Fortunately, our new favourite place in the world is seconds away, wine bar Piassa Grande (Veli Trg 1) with its knowlegeable owners, sisters Dragana and Helena, and seemingly endless cellars of goodies: Roxanic SuperIstrian (think SuperTuscan), names-to-watch such as Clai and Poletti; sultry Istrian Prošek (not prosecco – be warned, but a thick sticky). There are native grappas of honey or mistletoe. All of which happily takes away Al Gastaldo’s bad taste.

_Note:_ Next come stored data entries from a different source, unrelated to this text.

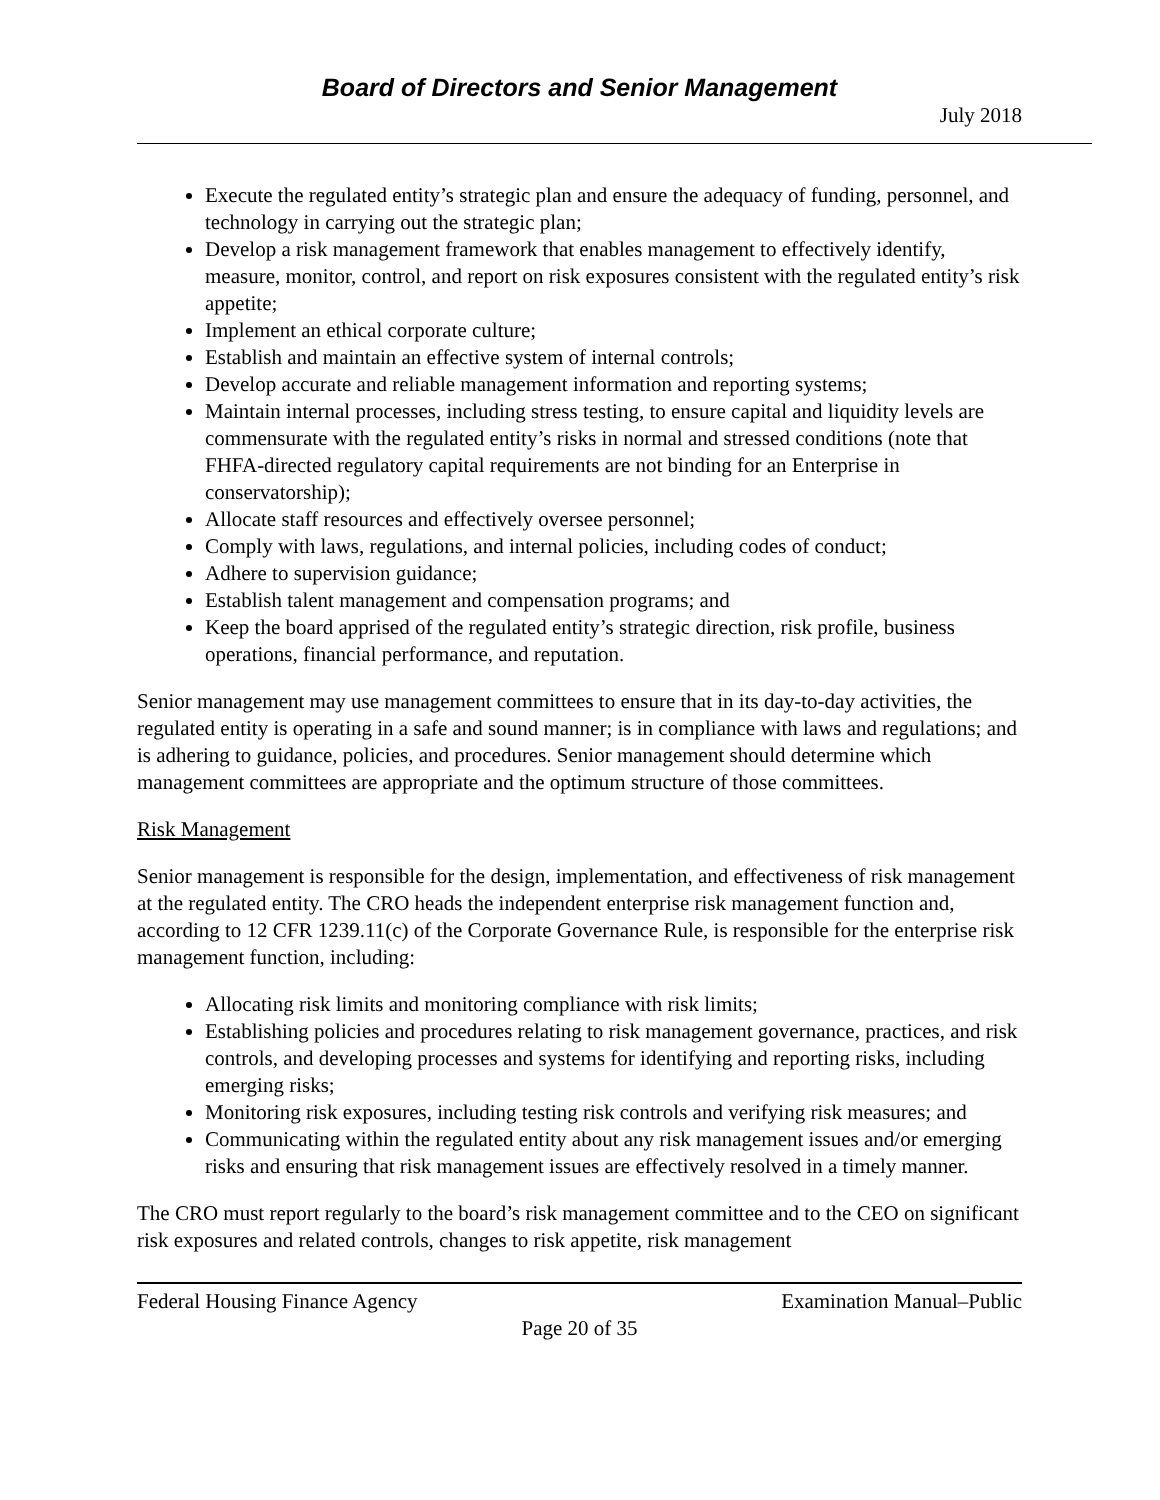Board of Directors and Senior Management
July 2018
Execute the regulated entity’s strategic plan and ensure the adequacy of funding, personnel, and technology in carrying out the strategic plan;
Develop a risk management framework that enables management to effectively identify, measure, monitor, control, and report on risk exposures consistent with the regulated entity’s risk appetite;
Implement an ethical corporate culture;
Establish and maintain an effective system of internal controls;
Develop accurate and reliable management information and reporting systems;
Maintain internal processes, including stress testing, to ensure capital and liquidity levels are commensurate with the regulated entity’s risks in normal and stressed conditions (note that FHFA-directed regulatory capital requirements are not binding for an Enterprise in conservatorship);
Allocate staff resources and effectively oversee personnel;
Comply with laws, regulations, and internal policies, including codes of conduct;
Adhere to supervision guidance;
Establish talent management and compensation programs; and
Keep the board apprised of the regulated entity’s strategic direction, risk profile, business operations, financial performance, and reputation.
Senior management may use management committees to ensure that in its day-to-day activities, the regulated entity is operating in a safe and sound manner; is in compliance with laws and regulations; and is adhering to guidance, policies, and procedures. Senior management should determine which management committees are appropriate and the optimum structure of those committees.
Risk Management
Senior management is responsible for the design, implementation, and effectiveness of risk management at the regulated entity. The CRO heads the independent enterprise risk management function and, according to 12 CFR 1239.11(c) of the Corporate Governance Rule, is responsible for the enterprise risk management function, including:
Allocating risk limits and monitoring compliance with risk limits;
Establishing policies and procedures relating to risk management governance, practices, and risk controls, and developing processes and systems for identifying and reporting risks, including emerging risks;
Monitoring risk exposures, including testing risk controls and verifying risk measures; and
Communicating within the regulated entity about any risk management issues and/or emerging risks and ensuring that risk management issues are effectively resolved in a timely manner.
The CRO must report regularly to the board’s risk management committee and to the CEO on significant risk exposures and related controls, changes to risk appetite, risk management
Federal Housing Finance Agency Examination Manual–Public
Page 20 of 35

A trip to little market in the centre of town is enlightening: when was the last time that a stall-holder chased after you, pressing wild mushrooms and dried beans into your hand because you asked if you could take a photograph? And then waved away any payment? We’re speechless. But we manage to stock up on blueberry wine, malvasija honey vinegar, toasted pumpkin-seed oil and garlands of chillies and garlic for a few kuna. There’s also the joy of another excellent wine bar: tiny, barrel-lined Grota (Vlasnik, Zuzic Igo) for a little pre-lunch sharpener and pungent Istrian pršut (prosciutto).

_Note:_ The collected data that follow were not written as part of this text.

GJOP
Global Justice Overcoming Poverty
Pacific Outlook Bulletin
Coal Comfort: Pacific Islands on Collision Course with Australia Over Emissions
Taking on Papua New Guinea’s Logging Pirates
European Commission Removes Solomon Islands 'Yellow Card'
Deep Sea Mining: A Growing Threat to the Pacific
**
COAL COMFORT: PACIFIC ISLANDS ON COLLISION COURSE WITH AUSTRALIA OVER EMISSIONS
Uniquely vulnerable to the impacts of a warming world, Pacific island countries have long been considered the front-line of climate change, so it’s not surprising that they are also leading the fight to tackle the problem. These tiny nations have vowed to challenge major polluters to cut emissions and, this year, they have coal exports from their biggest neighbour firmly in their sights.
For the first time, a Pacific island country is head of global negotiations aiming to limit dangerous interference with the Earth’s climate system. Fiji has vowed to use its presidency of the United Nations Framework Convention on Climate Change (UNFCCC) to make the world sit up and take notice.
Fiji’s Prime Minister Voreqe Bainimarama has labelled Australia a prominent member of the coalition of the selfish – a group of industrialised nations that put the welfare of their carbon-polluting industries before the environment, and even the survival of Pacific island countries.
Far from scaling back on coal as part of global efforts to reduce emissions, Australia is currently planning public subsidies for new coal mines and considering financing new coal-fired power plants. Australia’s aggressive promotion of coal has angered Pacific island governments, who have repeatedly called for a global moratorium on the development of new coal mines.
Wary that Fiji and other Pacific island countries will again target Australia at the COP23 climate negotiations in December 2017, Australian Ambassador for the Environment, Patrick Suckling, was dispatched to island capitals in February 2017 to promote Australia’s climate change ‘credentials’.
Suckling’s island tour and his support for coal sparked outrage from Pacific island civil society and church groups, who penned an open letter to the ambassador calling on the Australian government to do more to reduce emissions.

We’re learning that sticking to simple things is best. Lunch at an outdoor table at Puntulina (Sv. Križ 38) offers another scene of breath-catching gorgeousness. But almost as beautiful are raw scampi, dressed just in local oil and lemon, fondant-textured essence of the sea. Or anchovies in agrodolce, a sweet and sour nod to the Venetian heritage. Or ravioli, dressed in a rich, ripe sauce of local white truffles.

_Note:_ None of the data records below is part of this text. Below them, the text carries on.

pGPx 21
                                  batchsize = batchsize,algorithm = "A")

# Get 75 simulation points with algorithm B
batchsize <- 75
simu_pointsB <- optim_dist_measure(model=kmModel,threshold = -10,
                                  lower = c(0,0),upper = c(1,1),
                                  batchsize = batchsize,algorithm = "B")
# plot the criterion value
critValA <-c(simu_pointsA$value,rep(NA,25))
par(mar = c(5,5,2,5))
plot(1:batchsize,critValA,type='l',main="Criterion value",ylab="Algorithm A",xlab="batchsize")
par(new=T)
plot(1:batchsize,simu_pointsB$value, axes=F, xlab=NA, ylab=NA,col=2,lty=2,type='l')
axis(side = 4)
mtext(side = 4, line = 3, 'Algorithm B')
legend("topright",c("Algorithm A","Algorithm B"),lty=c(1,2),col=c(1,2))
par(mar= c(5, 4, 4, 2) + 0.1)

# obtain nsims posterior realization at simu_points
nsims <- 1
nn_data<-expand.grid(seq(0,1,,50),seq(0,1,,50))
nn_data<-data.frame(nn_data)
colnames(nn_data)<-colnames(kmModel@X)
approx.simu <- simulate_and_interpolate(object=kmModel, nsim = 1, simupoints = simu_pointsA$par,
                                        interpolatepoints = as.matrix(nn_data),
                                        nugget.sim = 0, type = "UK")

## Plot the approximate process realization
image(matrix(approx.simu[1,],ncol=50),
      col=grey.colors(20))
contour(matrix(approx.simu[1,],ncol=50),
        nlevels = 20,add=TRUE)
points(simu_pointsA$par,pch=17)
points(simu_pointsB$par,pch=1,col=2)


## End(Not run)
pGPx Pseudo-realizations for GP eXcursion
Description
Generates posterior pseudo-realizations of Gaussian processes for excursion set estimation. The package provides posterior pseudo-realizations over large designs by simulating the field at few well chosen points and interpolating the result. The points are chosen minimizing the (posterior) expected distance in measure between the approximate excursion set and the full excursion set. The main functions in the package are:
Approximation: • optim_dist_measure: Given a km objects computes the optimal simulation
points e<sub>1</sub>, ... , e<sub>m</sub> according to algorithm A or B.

Ah yes, truffles. Steep, winding Motovun up high in the mountains is the heartland of truffle country. We peer over stone walls to the fungi-infested forests vertiginously far below. Locals tether their money-can’t-buy truffle hounds in compounds almost as big as their houses and every second shop and restaurant offers a myriad variations on the precious white tuber: in cheese, under oil, in honey, pastes and spreads and sauces.
We’re on our way to Zigante (restaurantzigante.com), the area’s most famous, formal truffle restaurant (Giancarlo Zigante found the world’s largest ever white truffle: a whopping, priceless 1.31kg), where visiting presidents and movie stars have elaborate, multi-course menus of ambitious, smoke-filled dome fancy-pantsness. We have a simpler menu, and are glad of it: particularly exquisite is their home-made pasta dressed in butter, a snowstorm of white truffle shaved on top. Some things don’t need embellishment.
I buy a little jar of white truffle paste from their shop; our new chum Bobo says it’s the best way: whole truffles don’t travel particularly well, and bottled ones simply leach all their flavour into the oil. It costs an absolute fortune but lasts for several meals of heady pungency. Once, I spread it on thickly buttered sourdough toast and think, ‘that’s it, I’ll die happy now.’ (Autumn is the time to gorge on this headiest of pleasures – book now, folks.)
By far the swankiest dinner we have is in our hotel, at its Wine Vault restaurant (winevault.com.hr). The food from celebrated chef Tomislav Gretićis complex and ambitious, but I’m bemused by the fact that beef comes from Argentina and seafood from Scotland. The wines, however – a series of eye-openers from the area: they stock over 550 Croatian labels, and there’s not a dud amongst the ones we try: from methode Champenoise Misal Prestige to complex and fruity Krauthaker Chardonnay Rosenberg to Lacrime grappa (meaning tears, which is what it’ll bring to your eyes).
So no, Rovinj isn’t going to blow you away with its molecular innovation, groundbreaking gastronomy or hipster buzz-foods. But it’s insanely pretty, its people delightful, and its produce remarkable. As Anthony Boudain enthused when he visited: ‘this is world-class food, world-class wine, world-class cheese’. And really, you can’t say fairer than that.